■ WHAT YOU NEED TO DO ■
Arrange every line of text in the records below as a JSON list of strings, one string per line. Leave out blank lines and the pictures.

■ EXERCISE INPUTS ■
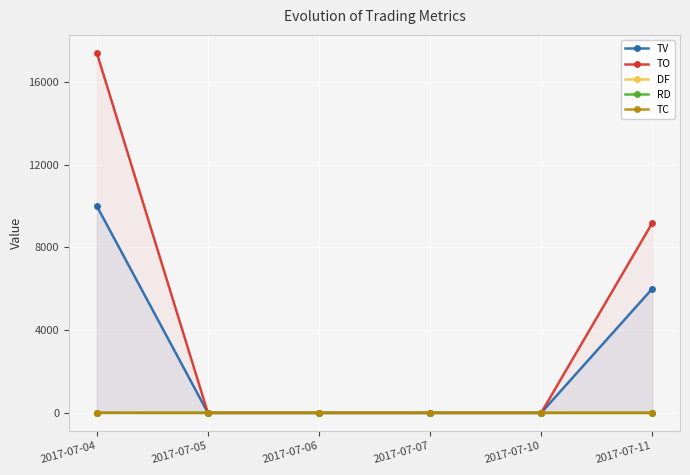

True or false: RD and DF cross at least once.

False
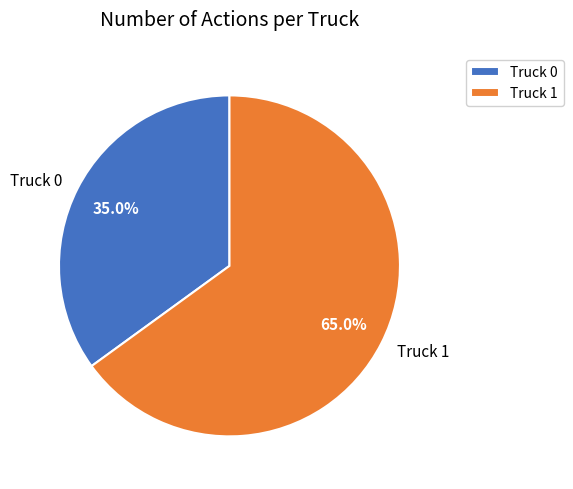

How many segments does this pie chart have?

2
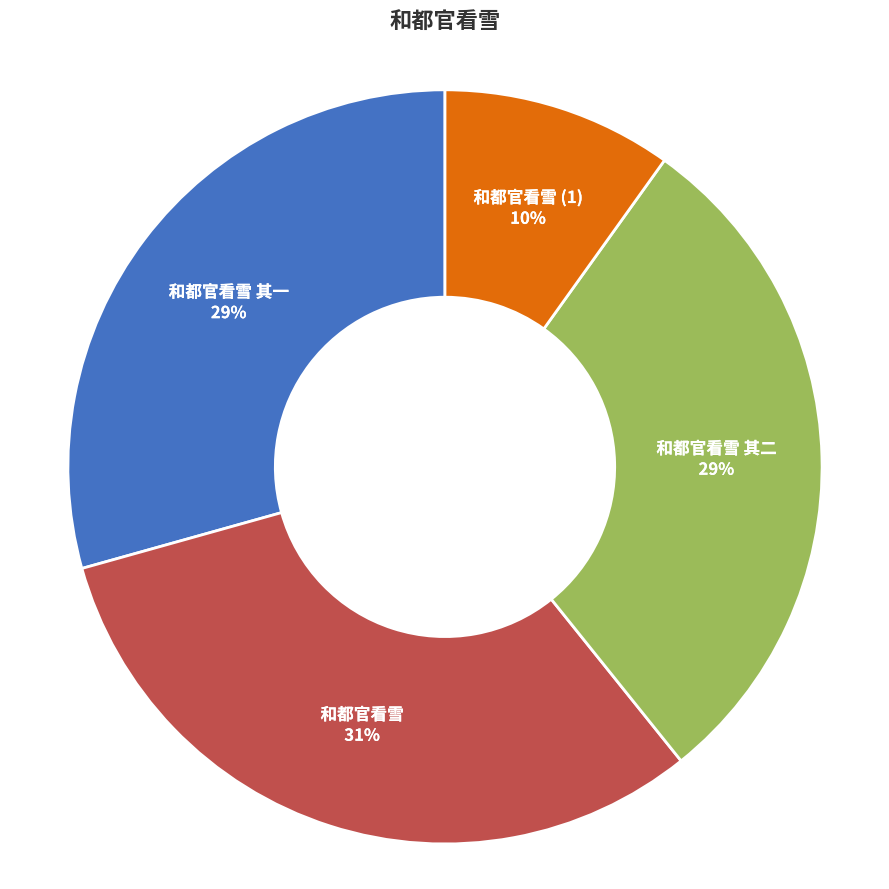

To the nearest percent, what is the average slice percentage?

25%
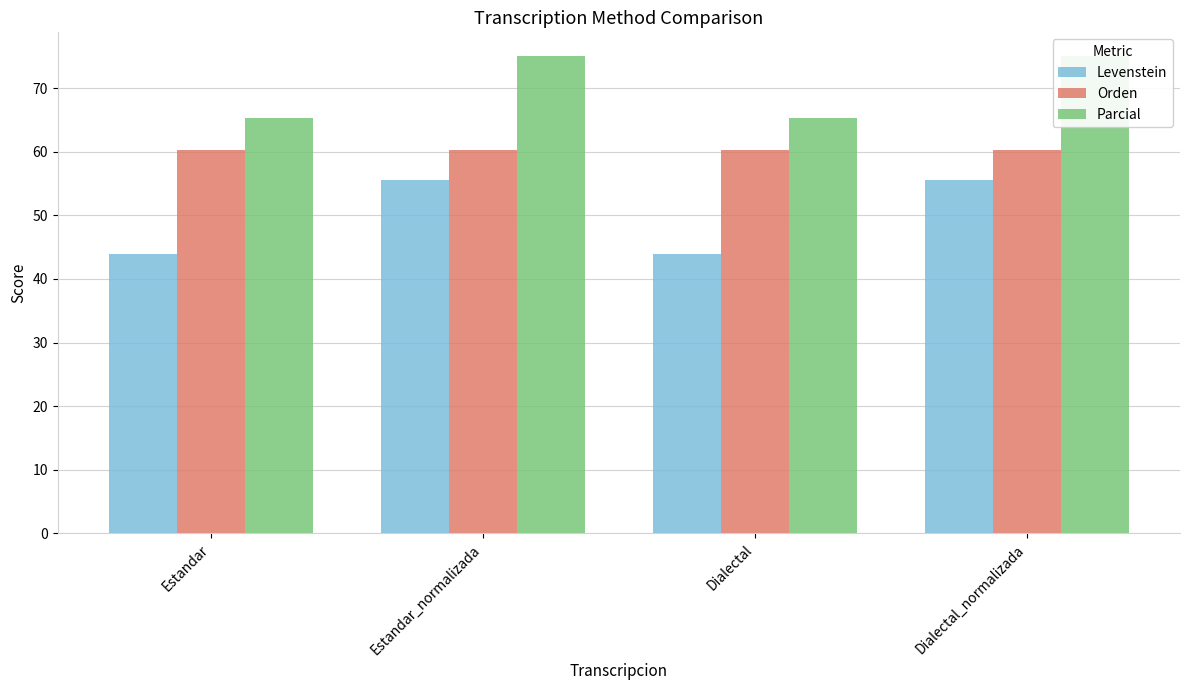

How many bars are there in total?

12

■ SOLUTION BELOW ■
[
  "True or false: RD and DF cross at least once.",
  "False",
  "How many segments does this pie chart have?",
  "2",
  "To the nearest percent, what is the average slice percentage?",
  "25%",
  "How many bars are there in total?",
  "12"
]